Zu den ersten Entscheidungen des verstorbenen Vateremirs nach seinem Amtsantritt gehörte die Gründung der Katar-Stiftung für Bildung, Wissenschaft und Gemeindeentwicklung im August 1995 mit dem Ziel, den wissenschaftlichen und kulturellen Fortschritt des Landes zu fördern. Darauf folgten die Aufhebung der Zensur der lokalen Presse im Oktober 1995 und die Auflösung des Informationsministeriums im Jahr 1998. Diese Maßnahmen ebneten den Weg für mehr Meinungs- und Redefreiheit sowie für das Wachstum des Mediensektors. Der Start von "Al Jazeera" im Jahr 1996 markierte den Beginn einer neuen Ära in den arabischen und internationalen Medien und etablierte ein wegweisendes Modell für die Region.
1996 Katar begann gemäß den Anweisungen des verstorbenen Vateremirs mit der Umsetzung einer Reihe bedeutender Reformen. Dazu gehörten die ersten Wahlen zur Handelskammer von Katar (QC) im selben Jahr. Im März 1999 folgten die ersten Wahlen zum Zentralen Gemeinderat, bei denen Frauen erstmals in der Geschichte Katars das Wahlrecht und das Recht, als Kandidatinnen anzutreten, erhielten.
Am 08. Juni 2004 trat Katars erste ständige Verfassung in Kraft, die auf dem historischen Volksreferendum vom 29. April 2003 basierte. Die Verfassung wurde verabschiedet, um die Grundpfeiler der Gesellschaft zu etablieren, die Bürgerbeteiligung an Entscheidungsprozessen zu institutionalisieren und die Rechte bzw. Freiheiten der Bürgerinnen und Bürger zu gewährleisten. Gemäß der neuen Verfassung wurde das Volk zur Quelle der Autorität, und das Regierungssystem basierte auf der Gewaltenteilung, wobei die einzelnen Gewalten komplementär zusammenarbeiteten.
Während der Herrschaft des verstorbenen Vateremirs erlebte Katar eine tiefgreifende wirtschaftliche, kulturelle und zivilisatorische Öffnung. Das Land entwickelte sich zu einem führenden Austragungsort für politische, wirtschaftliche, kulturelle und wissenschaftliche Konferenzen - erlangte eine herausragende Stellung auf regionaler und internationaler Ebene. Die katarische Diplomatie spielte zudem eine Vorreiterrolle bei der Beilegung von Streitigkeiten und der Eindämmung von Konflikten in verschiedenen Teilen der Welt.
Eines der Ergebnisse der unter seiner Führung umgesetzten ambitionierten und innovativen Investitionsstrategie war die Auswahl Katars als Gastgeber der FIFA Fußball-Weltmeisterschaft 2022. Damit war Katar das erste arabische und muslimische Land, dem die Ausrichtung des Turniers zuteil wurde.

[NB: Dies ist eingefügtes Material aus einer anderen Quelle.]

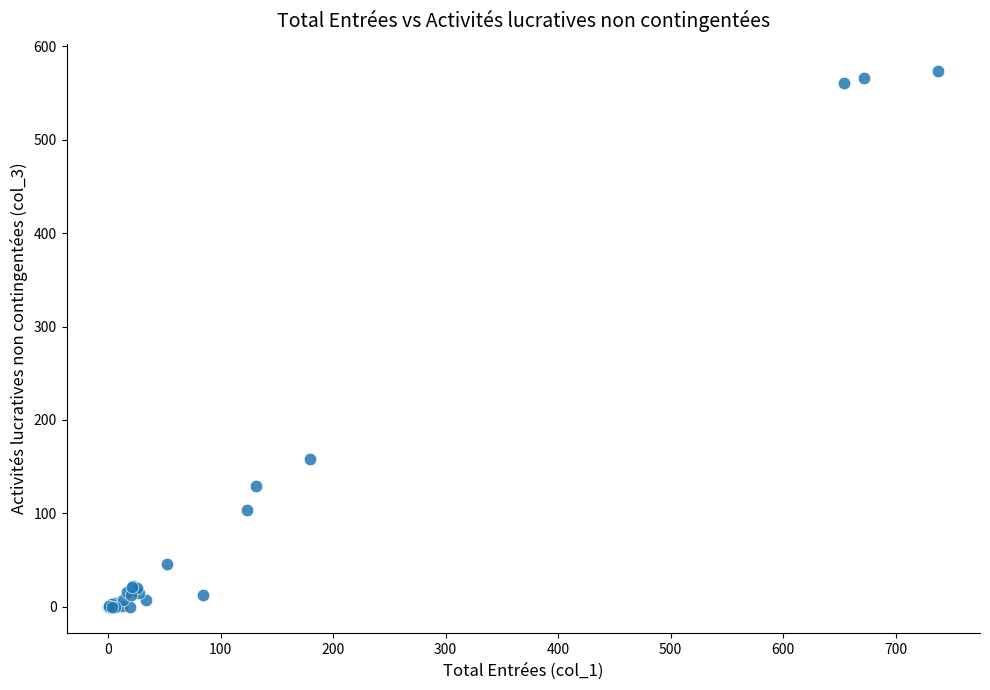

What Y value in the scatter plot is closest to 287?

158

Der verstorbene Vateremir, Seine Hoheit Scheich Hamad bin Khalifa Al Thani, erhielt zahlreiche Auszeichnungen und Ehrungen von arabischen und anderen Ländern in Anerkennung seiner Bemühungen um die Stärkung der bilateralen Beziehungen ebenso den Ausbau der Zusammenarbeit zwischen Nationen und Völkern.
Am 25. Juni 2013 übergab Seine Hoheit die Regierungsgeschäfte an seinen Kronprinzen, Scheich Tamim bin Hamad Al Thani.

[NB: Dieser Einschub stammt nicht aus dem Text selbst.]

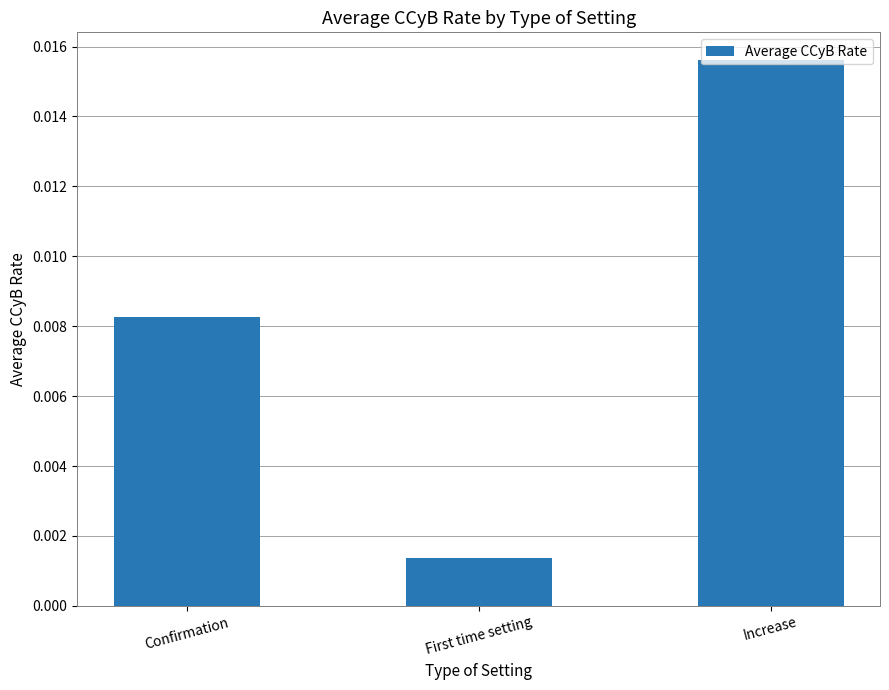

How many bars are there in total?

3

Eine der bedeutendsten Errungenschaften während der Herrschaft des verstorbenen Vateremirs, Seiner Hoheit Scheich Hamad bin Khalifa Al Thani, war die Verabschiedung der Verfassung des Landes. Am 13. Juli 1999 erließ Seine Hoheit das Emir-Dekret Nr. 11 von 1999, mit dem eine Kommission unter Beteiligung von Experten mit der Ausarbeitung der Verfassung beauftragt wurde, um den Fortschritt und die Entwicklung des Landes widerzuspiegeln. Seine Hoheit erhielt den Entwurf der neuen Verfassung am 02. Juli 2002.
Am 29. April 2003 fand ein Volksreferendum über den Verfassungsentwurf statt. Die hohe Wahlbeteiligung spiegelte die Zustimmung des katarischen Volkes zum Aufruf des verstorbenen Vateremirs wider: 96,6 Prozent stimmten für den Entwurf. Am 08. Juni 2004 wurde die Verfassung des Staates Katar verkündet. Sie legte fest, dass das Volk die Quelle der Autorität ist, die Gewaltenteilung und die Gesetzgebungsgewalt dem Schura-Rat obliegt.